• _AIM_
Can you lay out every line of the listing below as a numbered list, leaving out any blank lines?

Saved data entries:
::::
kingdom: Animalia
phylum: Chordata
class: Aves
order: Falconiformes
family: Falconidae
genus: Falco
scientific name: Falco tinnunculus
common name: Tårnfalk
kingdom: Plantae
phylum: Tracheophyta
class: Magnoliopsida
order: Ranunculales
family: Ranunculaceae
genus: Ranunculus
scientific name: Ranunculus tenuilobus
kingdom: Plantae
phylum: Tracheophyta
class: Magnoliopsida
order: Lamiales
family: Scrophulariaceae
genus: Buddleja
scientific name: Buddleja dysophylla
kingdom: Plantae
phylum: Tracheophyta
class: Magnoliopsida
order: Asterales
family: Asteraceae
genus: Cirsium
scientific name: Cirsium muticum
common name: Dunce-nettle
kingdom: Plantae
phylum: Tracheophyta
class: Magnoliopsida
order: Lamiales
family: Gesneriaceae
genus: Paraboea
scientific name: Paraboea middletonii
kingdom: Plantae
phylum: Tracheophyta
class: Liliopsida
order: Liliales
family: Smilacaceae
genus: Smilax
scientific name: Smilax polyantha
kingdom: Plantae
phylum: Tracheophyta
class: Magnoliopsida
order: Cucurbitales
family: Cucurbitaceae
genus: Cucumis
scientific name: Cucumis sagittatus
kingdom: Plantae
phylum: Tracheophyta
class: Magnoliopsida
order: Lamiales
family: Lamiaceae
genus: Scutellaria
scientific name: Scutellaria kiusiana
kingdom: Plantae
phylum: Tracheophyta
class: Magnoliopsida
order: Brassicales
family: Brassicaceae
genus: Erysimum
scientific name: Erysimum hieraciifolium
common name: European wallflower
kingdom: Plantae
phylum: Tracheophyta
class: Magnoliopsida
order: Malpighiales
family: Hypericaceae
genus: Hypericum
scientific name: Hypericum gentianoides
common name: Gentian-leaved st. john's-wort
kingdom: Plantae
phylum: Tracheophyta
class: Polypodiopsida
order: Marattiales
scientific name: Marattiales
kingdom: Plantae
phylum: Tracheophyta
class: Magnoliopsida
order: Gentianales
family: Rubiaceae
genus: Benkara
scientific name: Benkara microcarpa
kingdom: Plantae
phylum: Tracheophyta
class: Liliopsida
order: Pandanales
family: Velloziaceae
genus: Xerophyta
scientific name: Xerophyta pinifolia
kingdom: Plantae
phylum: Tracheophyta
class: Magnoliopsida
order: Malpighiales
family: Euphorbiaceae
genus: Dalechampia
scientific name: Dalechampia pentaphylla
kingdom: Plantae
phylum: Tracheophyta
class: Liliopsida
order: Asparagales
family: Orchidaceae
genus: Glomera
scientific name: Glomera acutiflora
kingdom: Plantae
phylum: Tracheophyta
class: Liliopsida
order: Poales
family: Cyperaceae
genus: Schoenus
::::
• _TASK SOLUTION_
1. kingdom: Animalia
2. phylum: Chordata
3. class: Aves
4. order: Falconiformes
5. family: Falconidae
6. genus: Falco
7. scientific name: Falco tinnunculus
8. common name: Tårnfalk
9. kingdom: Plantae
10. phylum: Tracheophyta
11. class: Magnoliopsida
12. order: Ranunculales
13. family: Ranunculaceae
14. genus: Ranunculus
15. scientific name: Ranunculus tenuilobus
16. kingdom: Plantae
17. phylum: Tracheophyta
18. class: Magnoliopsida
19. order: Lamiales
20. family: Scrophulariaceae
21. genus: Buddleja
22. scientific name: Buddleja dysophylla
23. kingdom: Plantae
24. phylum: Tracheophyta
25. class: Magnoliopsida
26. order: Asterales
27. family: Asteraceae
28. genus: Cirsium
29. scientific name: Cirsium muticum
30. common name: Dunce-nettle
31. kingdom: Plantae
32. phylum: Tracheophyta
33. class: Magnoliopsida
34. order: Lamiales
35. family: Gesneriaceae
36. genus: Paraboea
37. scientific name: Paraboea middletonii
38. kingdom: Plantae
39. phylum: Tracheophyta
40. class: Liliopsida
41. order: Liliales
42. family: Smilacaceae
43. genus: Smilax
44. scientific name: Smilax polyantha
45. kingdom: Plantae
46. phylum: Tracheophyta
47. class: Magnoliopsida
48. order: Cucurbitales
49. family: Cucurbitaceae
50. genus: Cucumis
51. scientific name: Cucumis sagittatus
52. kingdom: Plantae
53. phylum: Tracheophyta
54. class: Magnoliopsida
55. order: Lamiales
56. family: Lamiaceae
57. genus: Scutellaria
58. scientific name: Scutellaria kiusiana
59. kingdom: Plantae
60. phylum: Tracheophyta
61. class: Magnoliopsida
62. order: Brassicales
63. family: Brassicaceae
64. genus: Erysimum
65. scientific name: Erysimum hieraciifolium
66. common name: European wallflower
67. kingdom: Plantae
68. phylum: Tracheophyta
69. class: Magnoliopsida
70. order: Malpighiales
71. family: Hypericaceae
72. genus: Hypericum
73. scientific name: Hypericum gentianoides
74. common name: Gentian-leaved st. john's-wort
75. kingdom: Plantae
76. phylum: Tracheophyta
77. class: Polypodiopsida
78. order: Marattiales
79. scientific name: Marattiales
80. kingdom: Plantae
81. phylum: Tracheophyta
82. class: Magnoliopsida
83. order: Gentianales
84. family: Rubiaceae
85. genus: Benkara
86. scientific name: Benkara microcarpa
87. kingdom: Plantae
88. phylum: Tracheophyta
89. class: Liliopsida
90. order: Pandanales
91. family: Velloziaceae
92. genus: Xerophyta
93. scientific name: Xerophyta pinifolia
94. kingdom: Plantae
95. phylum: Tracheophyta
96. class: Magnoliopsida
97. order: Malpighiales
98. family: Euphorbiaceae
99. genus: Dalechampia
100. scientific name: Dalechampia pentaphylla
101. kingdom: Plantae
102. phylum: Tracheophyta
103. class: Liliopsida
104. order: Asparagales
105. family: Orchidaceae
106. genus: Glomera
107. scientific name: Glomera acutiflora
108. kingdom: Plantae
109. phylum: Tracheophyta
110. class: Liliopsida
111. order: Poales
112. family: Cyperaceae
113. genus: Schoenus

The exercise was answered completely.